As noted above, the most commonly used additive materials have a high pH, which can pose a problem if the stabilized wastes are subsequently land-applied or used as a soil supplement. In a series of studies to test the suitability of using treated cuttings to grow wetlands vegetation, researchers at Southeast Louisiana University discovered that cuttings stabilized in a silica matrix had a pH higher than 11. The stabilized cuttings did not support plant growth as well as unstabilized cuttings (Shaffer et al. 1998).
By adding other materials to the drilling waste, the overall volume of stabilized wastes is larger than the original volume of unstabilized waste. Depending on the amount of additive that is required to meet the applicable waste quality standards, the cost of additive may not be cost-effective.
Because of the equipment and space requirements for solidification/stabilization, this is not a practical process to use at offshore locations. It can be used at onshore locations for either onshore drilling wastes or offshore wastes that have been hauled back to shore.

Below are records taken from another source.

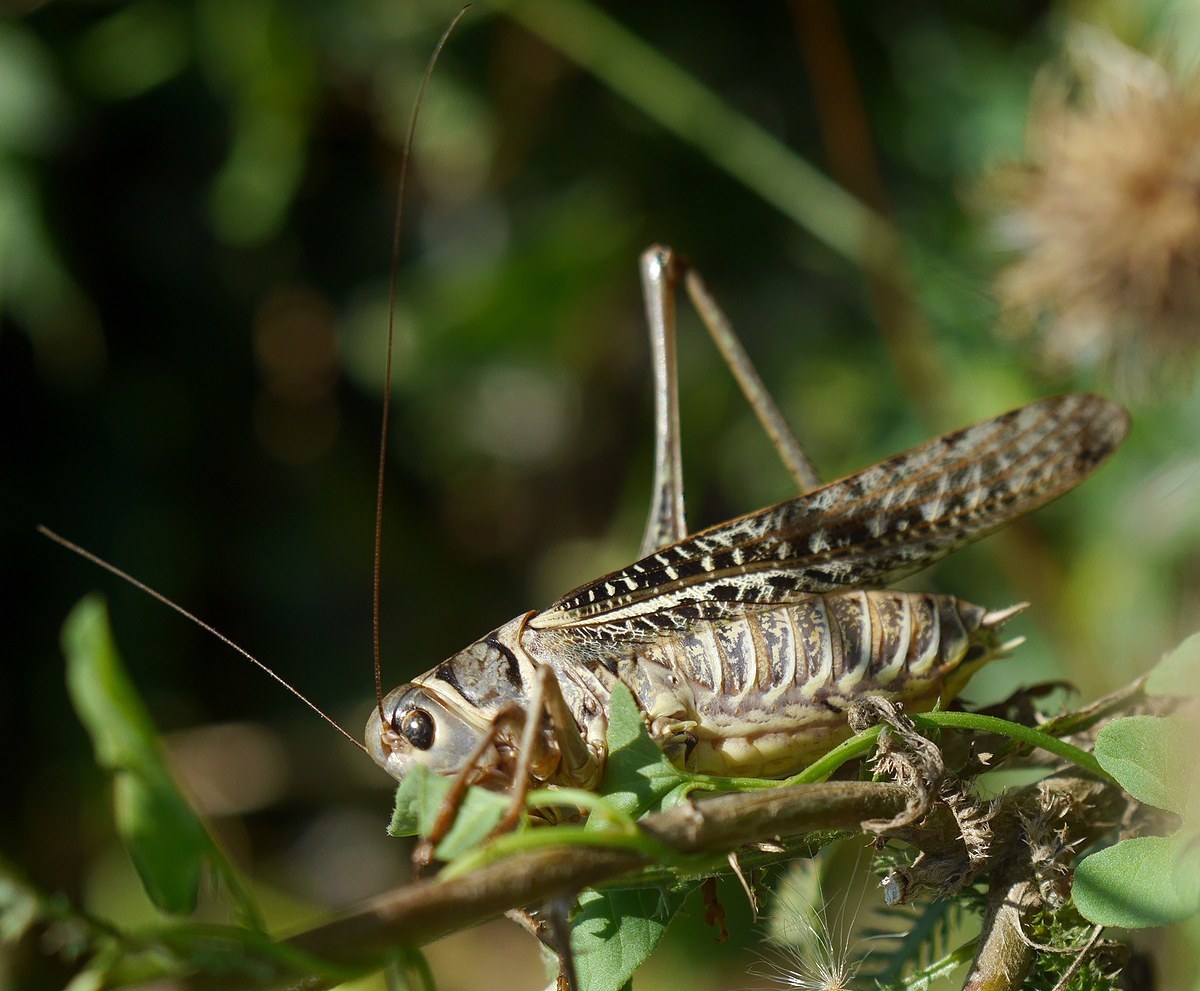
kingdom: Animalia
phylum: Arthropoda
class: Insecta
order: Orthoptera
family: Tettigoniidae
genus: Decticus
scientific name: Decticus albifrons
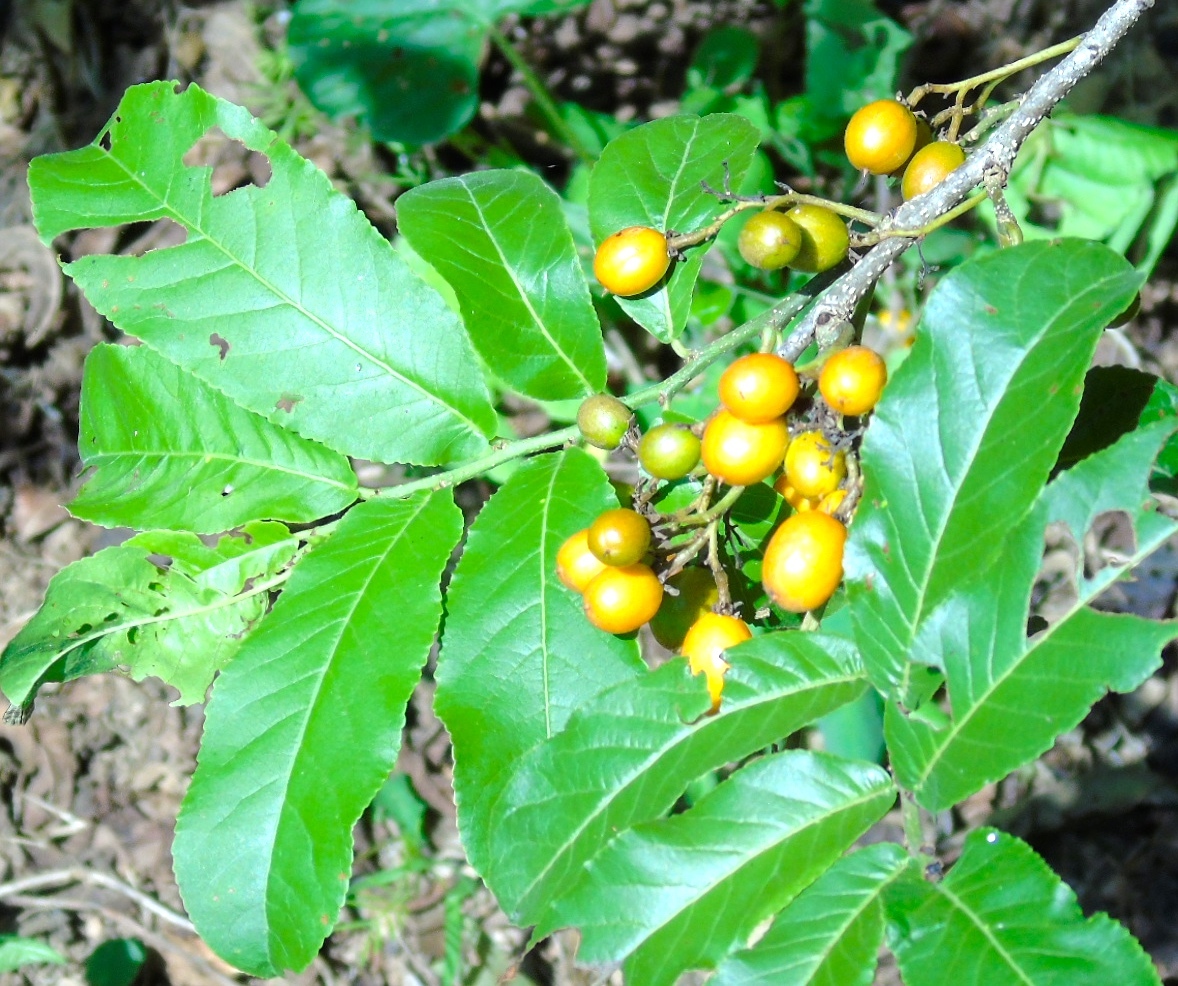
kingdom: Plantae
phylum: Tracheophyta
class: Magnoliopsida
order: Malpighiales
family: Salicaceae
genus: Casearia
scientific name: Casearia corymbosa
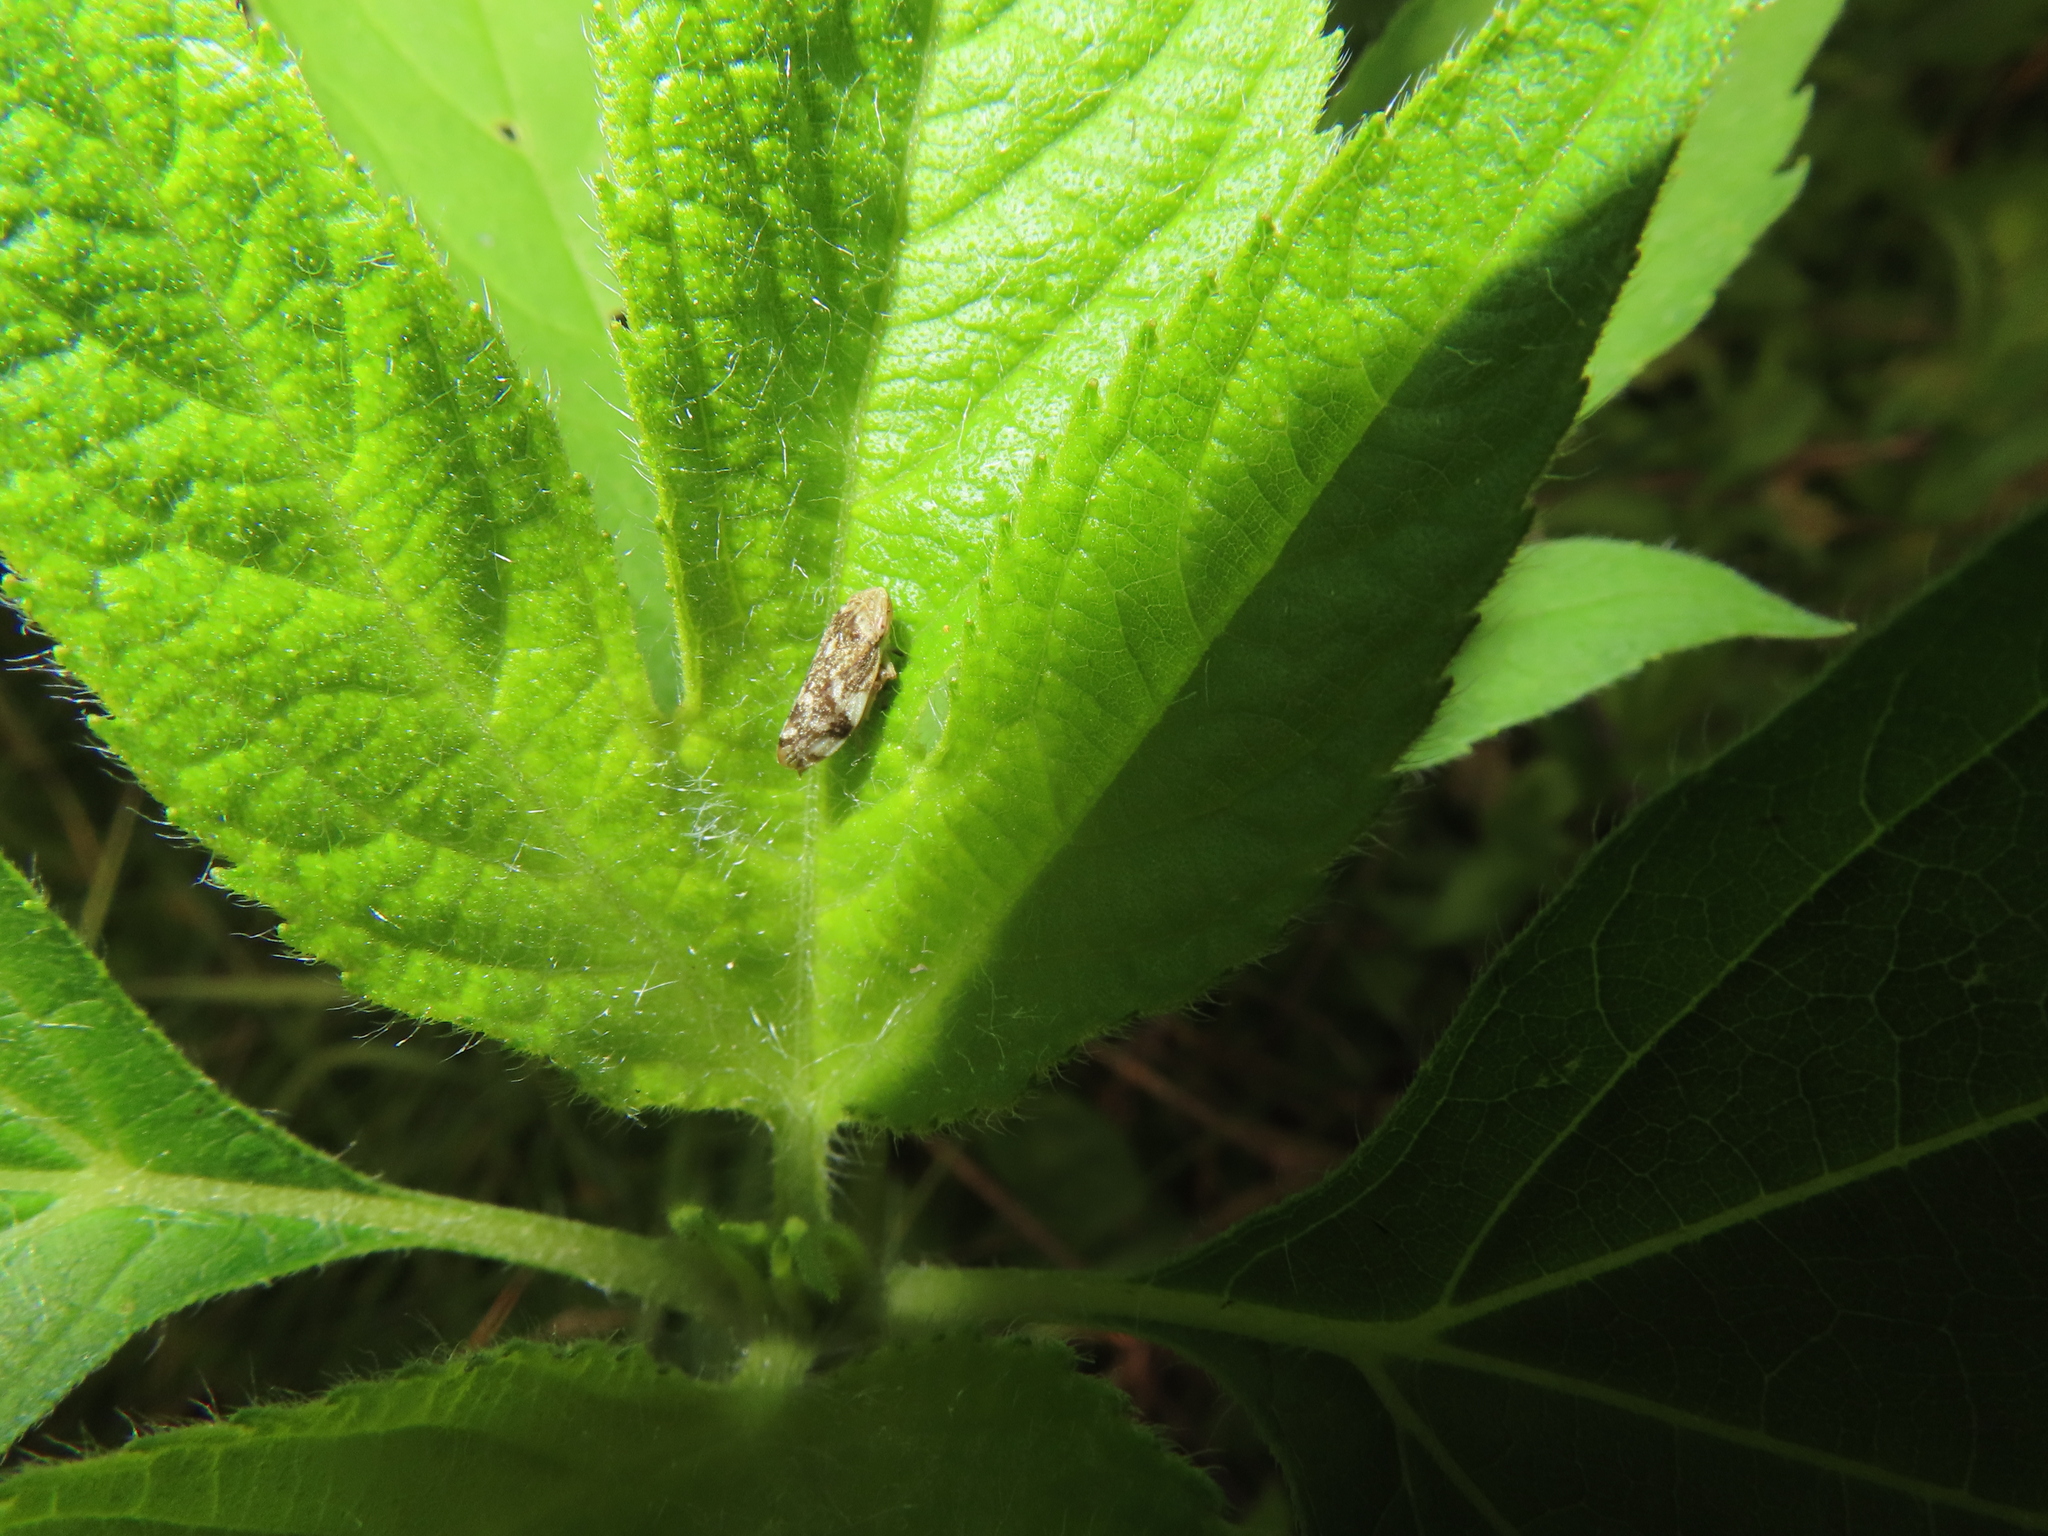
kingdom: Animalia
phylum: Arthropoda
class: Insecta
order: Hemiptera
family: Aphrophoridae
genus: Philaenus
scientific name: Philaenus spumarius
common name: Meadow spittlebug
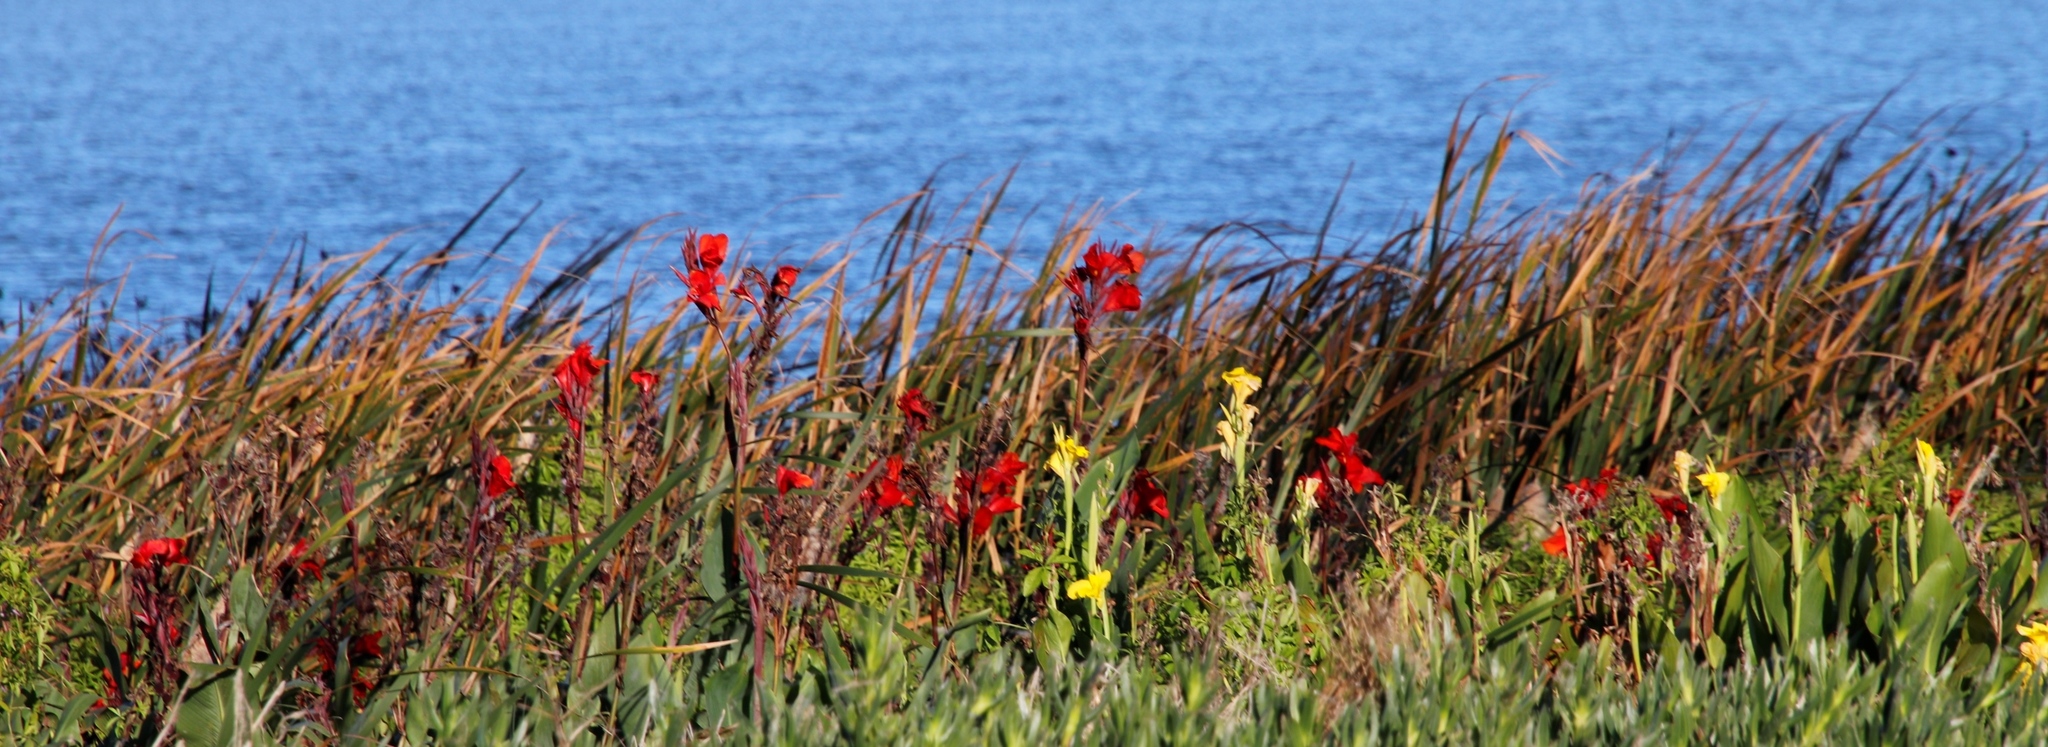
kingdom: Plantae
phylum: Tracheophyta
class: Liliopsida
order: Zingiberales
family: Cannaceae
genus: Canna
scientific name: Canna hybrida
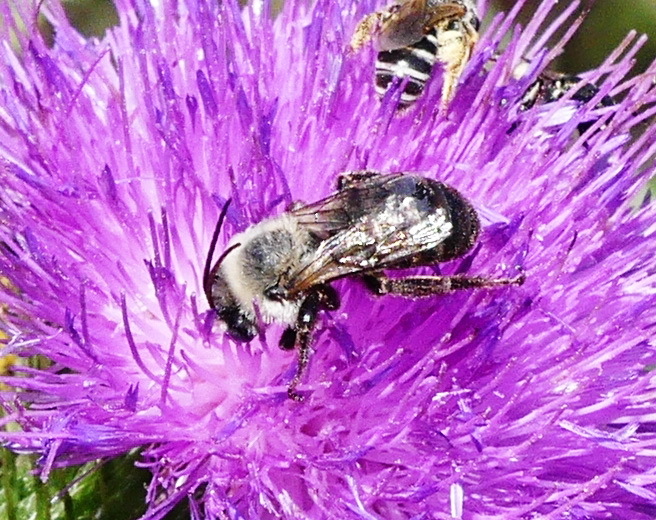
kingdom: Animalia
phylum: Arthropoda
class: Insecta
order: Hymenoptera
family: Apidae
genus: Melissodes
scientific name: Melissodes desponsus
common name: Thistle long-horned bee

BMT Cordah Limited, 2002, "Use of Oily Drilling Wastes in Civil Engineering Applications," report no. COR027/Programme/2002, September.
Fleming, C., 2000, "A Discussion of: Chemical Fixation and Solidification (CFS), Solidification/Stabilization, Microencapsulation, and Macroencapsulation," prepared for the API/NOIA Synthetic Based Fluids Research Group, June 15.
Hester, M.W., G.P. Shaffer, and J.M.Willis, 2003, "Wetland Restoration Mesocosm Studies: Examination of Hematite-based Drilling Mud Phytotoxicity and Suitability as Wetland Substrate," prepared by the University of New Orleans and Southeastern Louisiana University, for the U.S. Department of Energy, National Petroleum Technology Office, March.
Morillon, A., J.F. Vidalie, U. Syahnudi, S. Suripno, and E.K. Hadinoto, 2002, "Drilling and Waste Management," SPE 73931, presented at the SPE International Conference on Health, Safety, and Environment in Oil and Gas Exploration and Production, Kuala Lumpur, Malaysia, March 20-22.
Shaffer, G.P., M.W. Hester, S. Miller, D. J. DesRoches, R.F. Souther, G.W. Childers, and F.M. Campo, 1998, "Restored Drill Cuttings for Wetlands Creation: Results of a Two-Year Mesocosm Approach to Emulate Field Conditions under Varying Hydrologic Regimes," DOE/BC/14849-3, prepared by Southeastern Louisiana University Wetlands Restoration Laboratory, Hammond, LA, for U.S. Department of Energy, National Petroleum Technology Office, November.